I wonder how to add new DataFrame data onto the end of an existing csv file? The to_csv doesn't mention such functionality.
4 Answers
You can append using to_csv by passing a file which is open in append mode:
with open(file_name, 'a') as f:
df.to_csv(f, header=False)
Use header=None, so as not to append the column names.
In fact, pandas has a wrapper to do this in to_csv using the mode argument (see Joe's answer):
df.to_csv(f, mode='a', header=False)
10 Comments
perigee
Also need to close the file by f.close(). Andy, you make my day. It works like a charm, I'm from c/c++ ethnic and need to learn the python philosophy. Any suggestion?
perigee
Andy, really appreciated :-D (cannot use @ symbol :-()
Ezekiel Kruglick
Bonus points that this closes the file after to_csv. I have some code that hits to_csv alot and was finding the files left open on later iterations.
Andy Hayden
@EzekielKruglick Were you passing an open file to
to_csv or the filename?

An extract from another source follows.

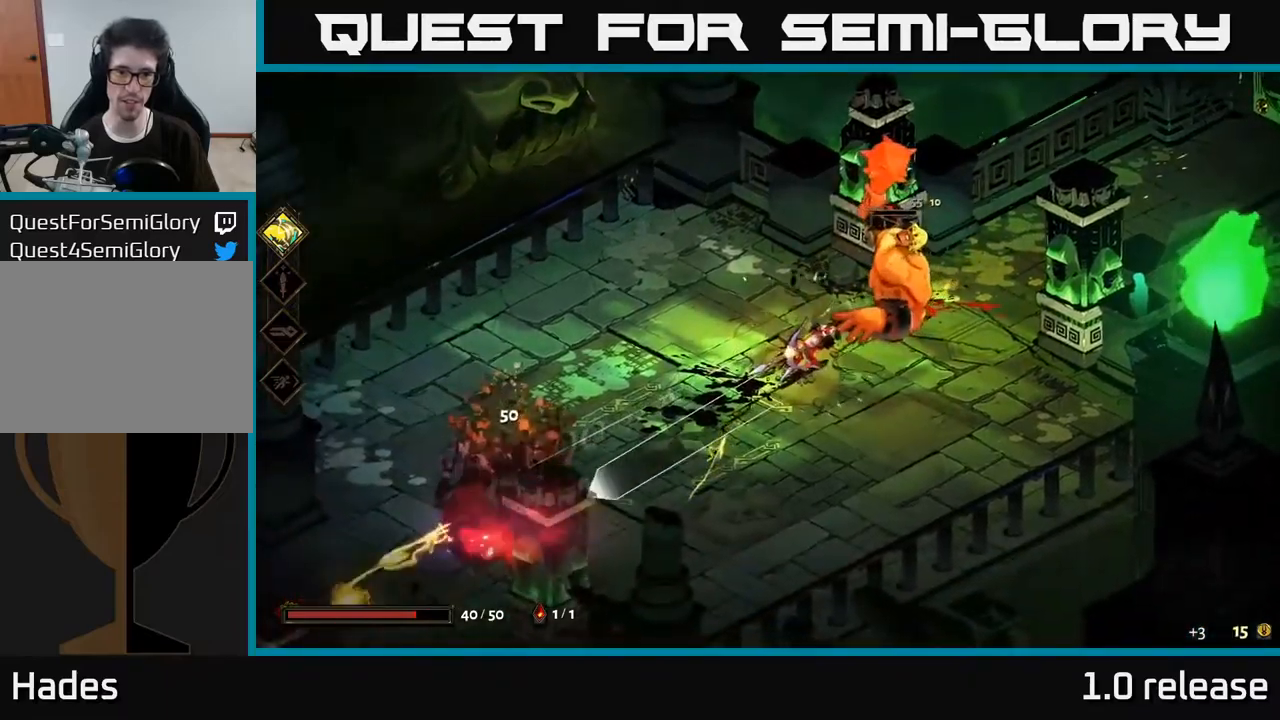
{"buttons": ["A"], "left_stick": "down-left", "right_stick": "center", "events": [[267, "X", "up"], [500, "A", "down"]]}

I recall a related issue where not closing the file led to a 99% speedup of their code (IIRC they were appending to the same file tens of thousands of times).lesolorzanov
@perigee when "with" is used the file is closed automatically always. blog.lerner.co.il/dont-use-python-close-files-answer-depends
|
You can also pass the file mode as an argument to the to_csv method
df.to_csv(file_name, header=False, mode = 'a')
Comments
A little helper function I use (based on Joe Hooper's answer) with some header checking safeguards to handle it all:
def appendDFToCSV_void(df, csvFilePath, sep=","):
import os
if not os.path.isfile(csvFilePath):
df.to_csv(csvFilePath, mode='a', index=False, sep=sep)
elif len(df.columns) != len(pd.read_csv(csvFilePath, nrows=1, sep=sep).columns):
raise Exception("Columns do not match!! Dataframe has " + str(len(df.columns)) + " columns. CSV file has " + str(len(pd.read_csv(csvFilePath, nrows=1, sep=sep).columns)) + " columns.")
elif not (df.columns == pd.read_csv(csvFilePath, nrows=1, sep=sep).columns).all():
raise Exception("Columns and column order of dataframe and csv file do not match!!")
else:
df.to_csv(csvFilePath, mode='a', index=False, sep=sep, header=False)
1 Comment
floatingice
Is there an API setting for the 3rd test case, column order not matching between dataframe and csv? I want to write without headers, but have the columns be implicitly reordered.
Thank to Andy, the complete solution:
f = open(filename, 'a') # Open file as append mode
df.to_csv(f, header = False)
f.close()
1 Comment
Andy Hayden
Just to mention, this is essentially equivalent to above but after this you're left with a closed file (f), whereas with
with it cleans up that for you. :)